Anytime I try to view http://www-106.ibm.com/developerworks/library/l-jfs.html
with a GTK2 moz1.3 build, the browser crashes. I ran it with --sync to retrieve
this backtrace.

Comment 27

[Christopher Blizzard (:blizzard)]

*** Bug 200052 has been marked as a duplicate of this bug. ***

Comment 28

[Mike Vanecek]

Backtrace added to 

http://bugzilla.mozilla.org/show_bug.cgi?id=200052

which is been classifed as duplicate of this bug.

Comment 29

[Andrew Schultz]

*** Bug 201813 has been marked as a duplicate of this bug. ***

Comment 30

[Vincent Lefevre]

This seems to be the same bug...

  http://www.expansys.com/product.asp?code=SL-5000D&asource=

gives:

Gdk-ERROR **: BadLength (poly request too large or internal Xlib length erro
  serial 41637 error_code 16 request_code 1 minor_code 0
Gdk-ERROR **: BadRequest (invalid request code or no such operation)
  serial 41638 error_code 1 request_code 0 minor_code 0
zsh: exit 1     mozilla

when scrolling downwards.

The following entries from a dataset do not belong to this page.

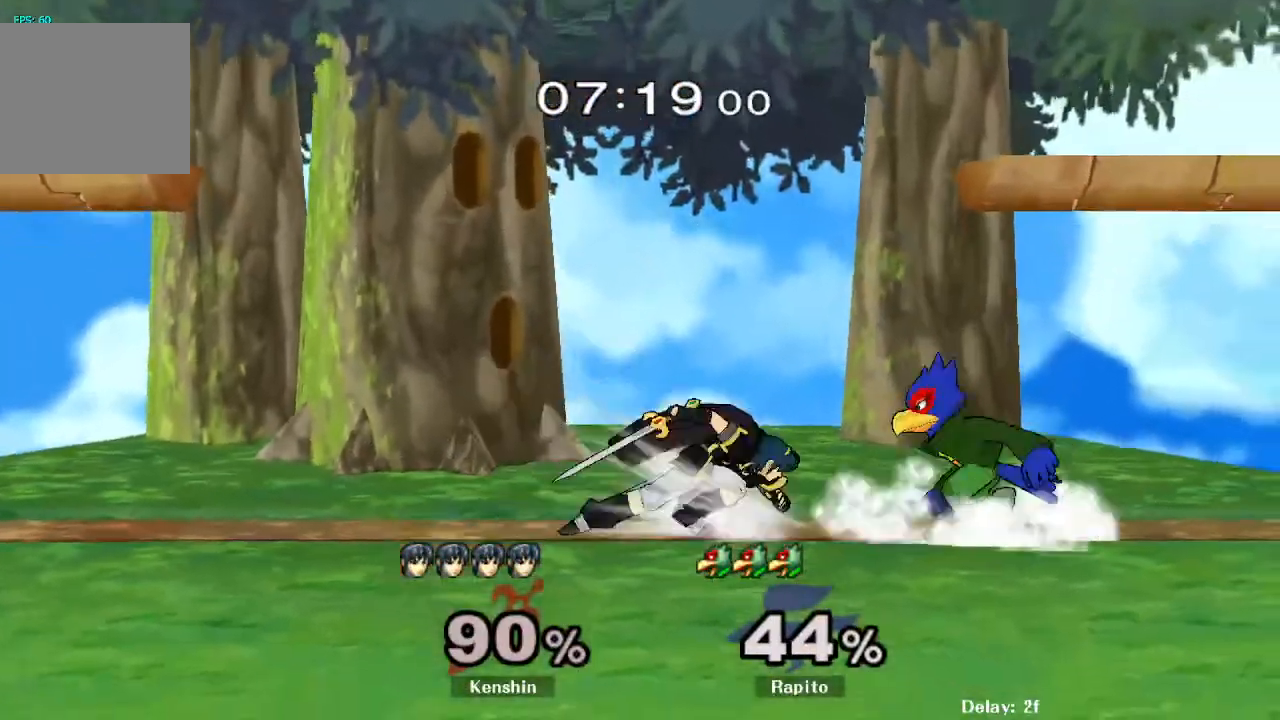
{"buttons": ["A"], "left_stick": "center", "right_stick": "center"}
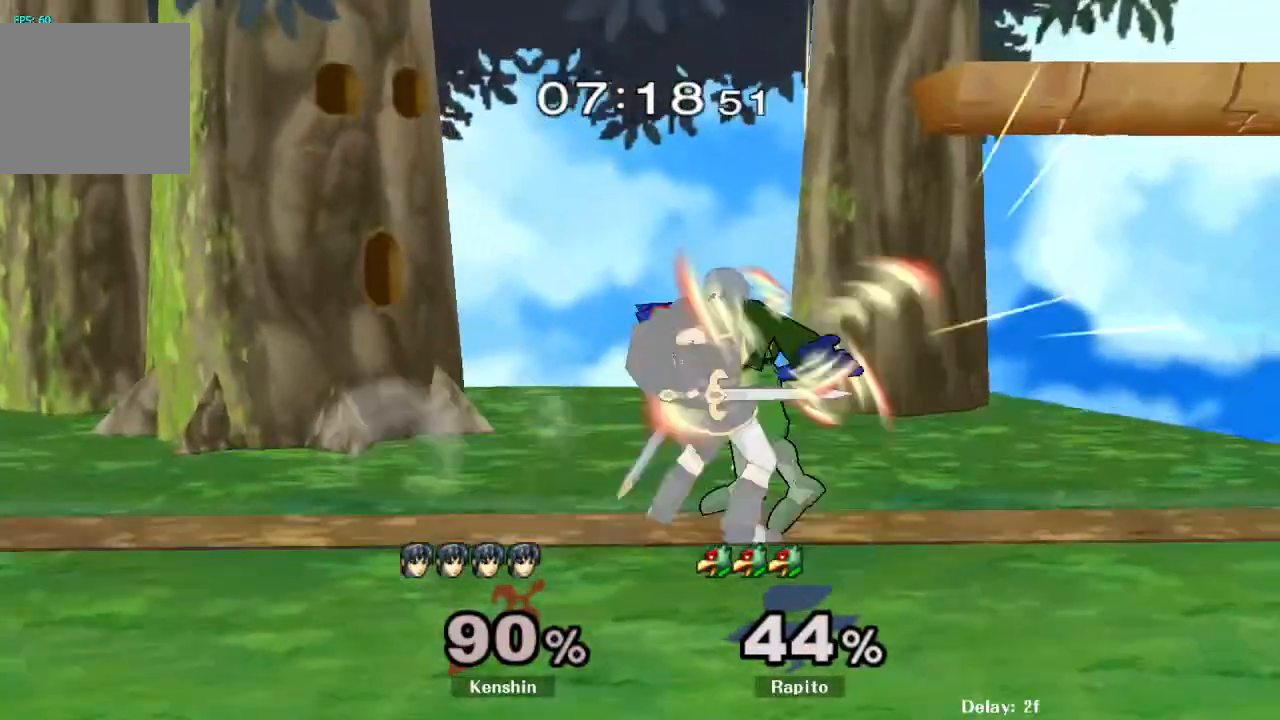
{"buttons": [], "left_stick": "left", "right_stick": "center", "events": [[67, "A", "up"], [450, "left_stick", "left"]]}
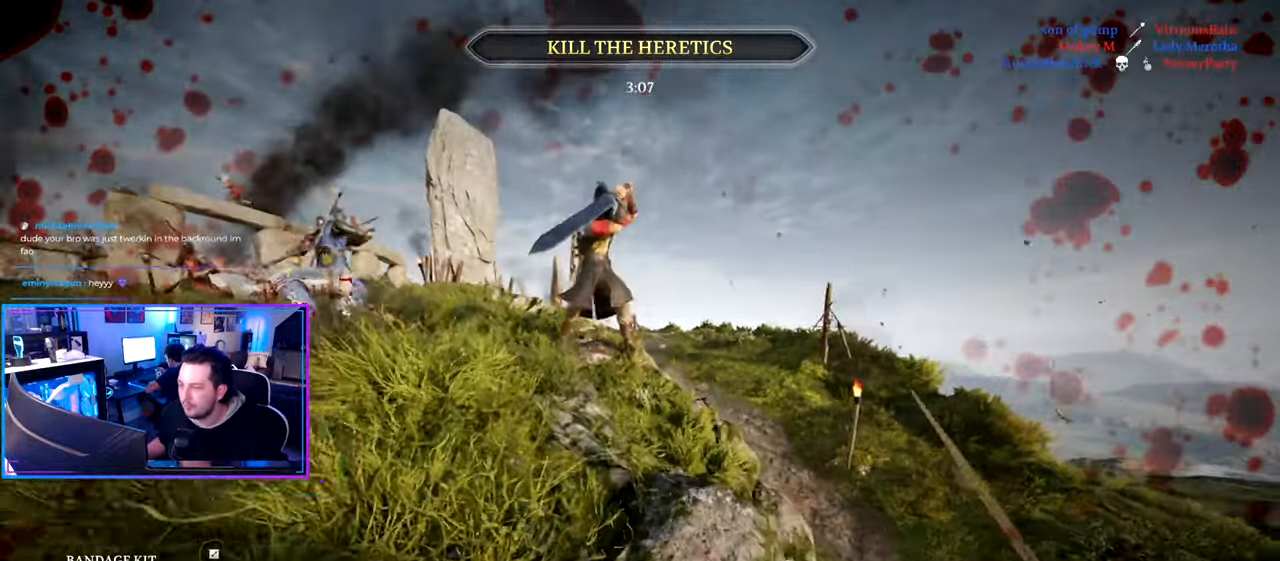
Gameplay with keyboard and mouse; each line is a JSON object with the keys and mouse buttons held at the frame after it. "events" lists presses ("down") and releases ("up") of "1", "2", "3", "4", "5", "a", "alt", "c", "caps_lock", "ctrl", "d", "e", "f", "g", "q", "r", "s", "shift", "space", "t", "tab", "v", "w", "x", "z" and "mouse_wheel" between this image and that frame as [ms after this image, input, new state], when the widget could be followed in between. "mouse_wheel" = the "wheel" button of the "mouse" list. No other keys are recorded. "wheel" means that the mouse wheel is clicked or scrolled. "mouse_move" is the direction in which the mouse moves at that frame (one of eight, or "still"), when it could be read.
{"keys": ["d", "s"], "mouse": [], "mouse_move": "still", "events": [[17, "s", "up"], [217, "w", "down"], [300, "a", "up"], [300, "d", "down"], [400, "w", "up"], [483, "s", "down"]]}
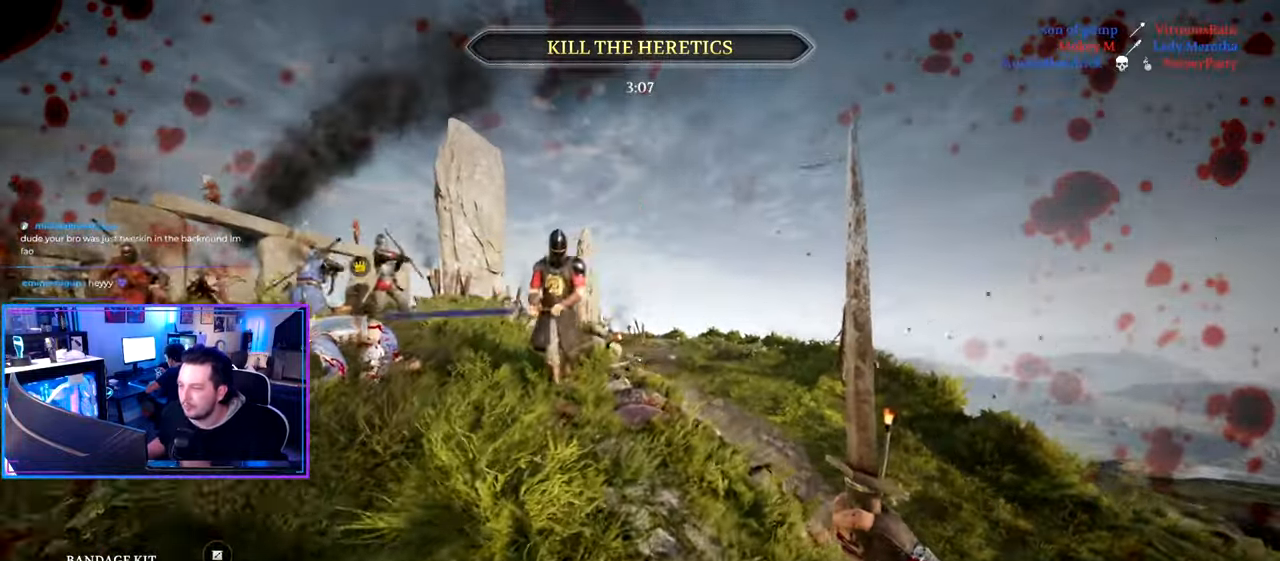
{"keys": ["a", "s"], "mouse": [], "mouse_move": "up-right", "events": [[33, "d", "up"], [133, "a", "down"], [233, "4", "down"], [317, "s", "up"], [367, "4", "up"], [417, "s", "down"]]}
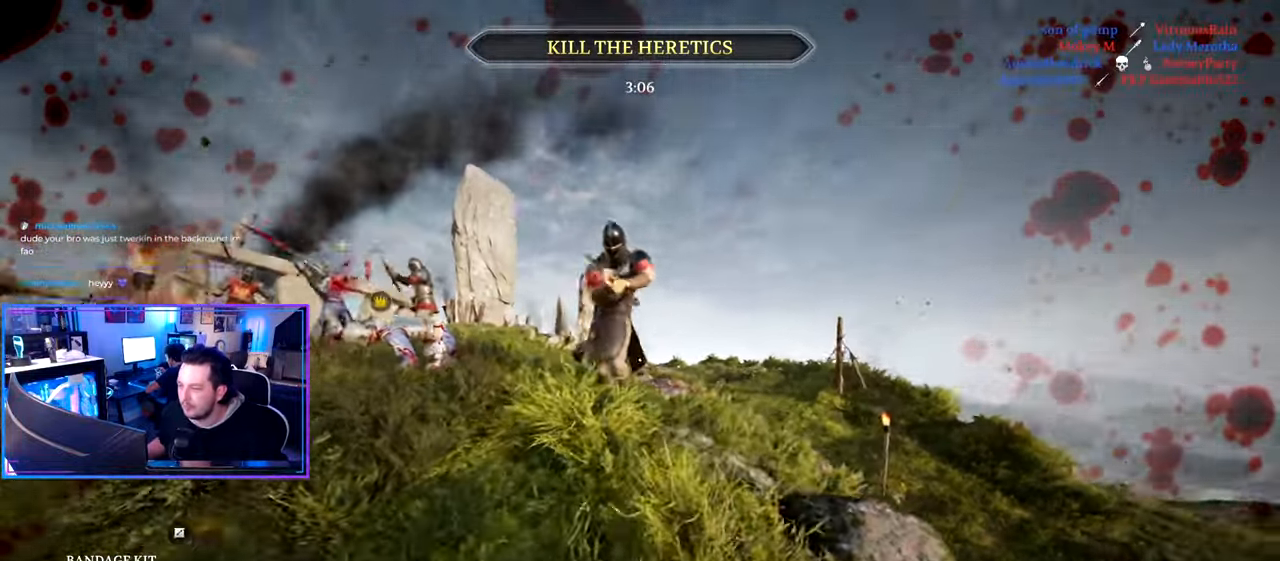
{"keys": ["ctrl", "s"], "mouse": [], "mouse_move": "still", "events": [[100, "ctrl", "down"], [150, "a", "up"], [333, "d", "down"], [483, "d", "up"]]}
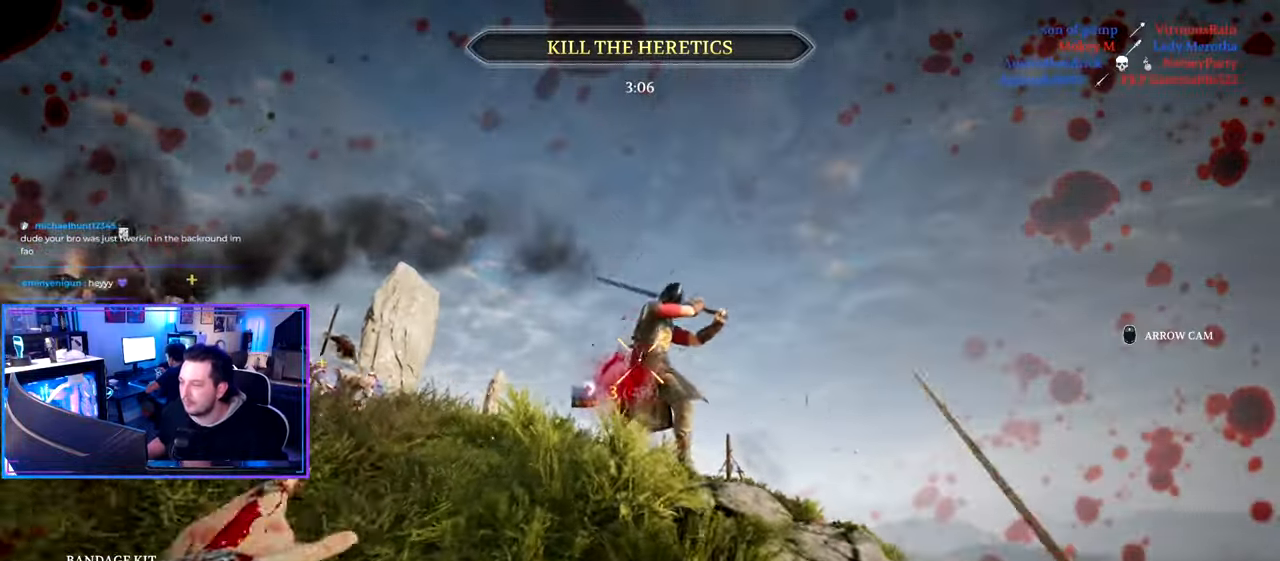
{"keys": ["ctrl", "d"], "mouse": [], "mouse_move": "still", "events": [[117, "d", "down"], [300, "d", "up"], [350, "a", "down"], [450, "a", "up"], [450, "d", "down"], [500, "s", "up"]]}
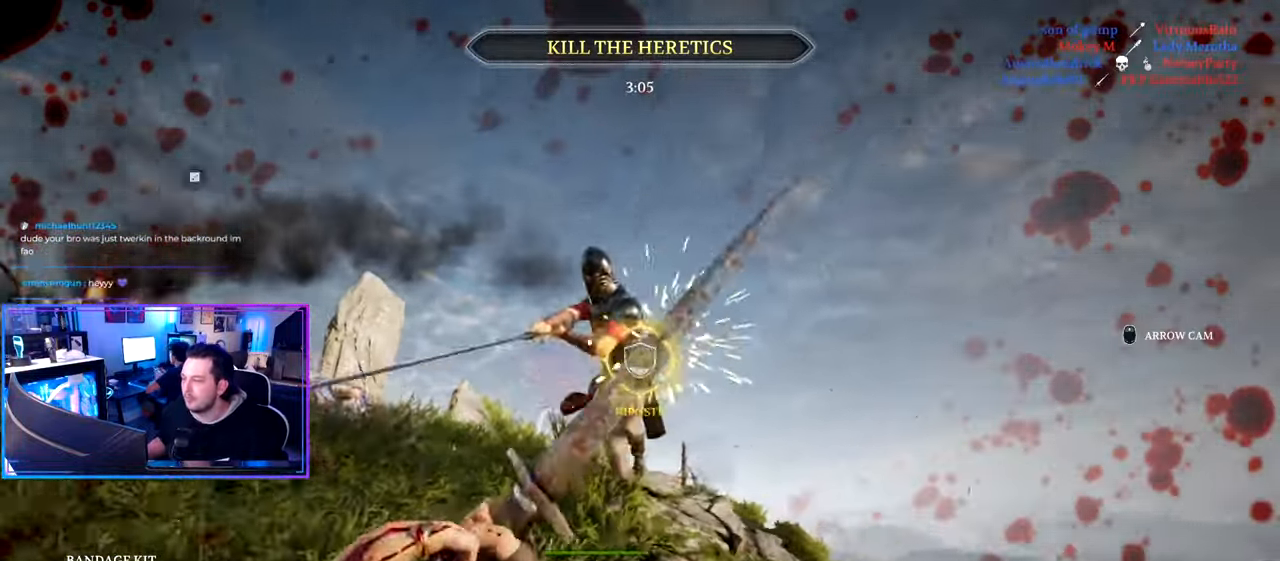
{"keys": ["d", "shift", "w"], "mouse": [], "mouse_move": "down", "events": [[33, "ctrl", "up"], [83, "w", "down"], [183, "shift", "down"], [217, "d", "up"], [217, "mouse_wheel", "down"], [317, "d", "down"], [317, "mouse_wheel", "up"]]}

This occurs on a Mac under Linux.

Comment 31

[Christopher Blizzard (:blizzard)]

*** Bug 203164 has been marked as a duplicate of this bug. ***

Comment 32

[Andrew Schultz]

*** Bug 204101 has been marked as a duplicate of this bug. ***

Comment 33

[Nicolas Bouillon]

I don't know if it is the same bug, but it looks like.
Opening http://www.lebars.org/sec/tcpa-faq.html crashes Mozilla every time on
Mozilla/5.0 (X11; U; Linux i686; fr-FR; rv:1.3) Gecko/20030430 Debian/1.3-5

Comment 34

[Jo Hermans]

*** Bug 205141 has been marked as a duplicate of this bug. ***

Comment 35

[Christopher Blizzard (:blizzard)]

*** Bug 208510 has been marked as a duplicate of this bug. ***

Comment 36

[Christopher Blizzard (:blizzard)]

*** Bug 209192 has been marked as a duplicate of this bug. ***

Comment 37

[Asa Dotzler [:asa]]

*** Bug 215098 has been marked as a duplicate of this bug. ***

Comment 38

[Karl Tomlinson (:karlt)]

WFM based on https://bugzilla.redhat.com/show_bug.cgi?id=76154#c1
(and that Mozilla doesn't use Xft anymore, though cairo may use similar XRender functions).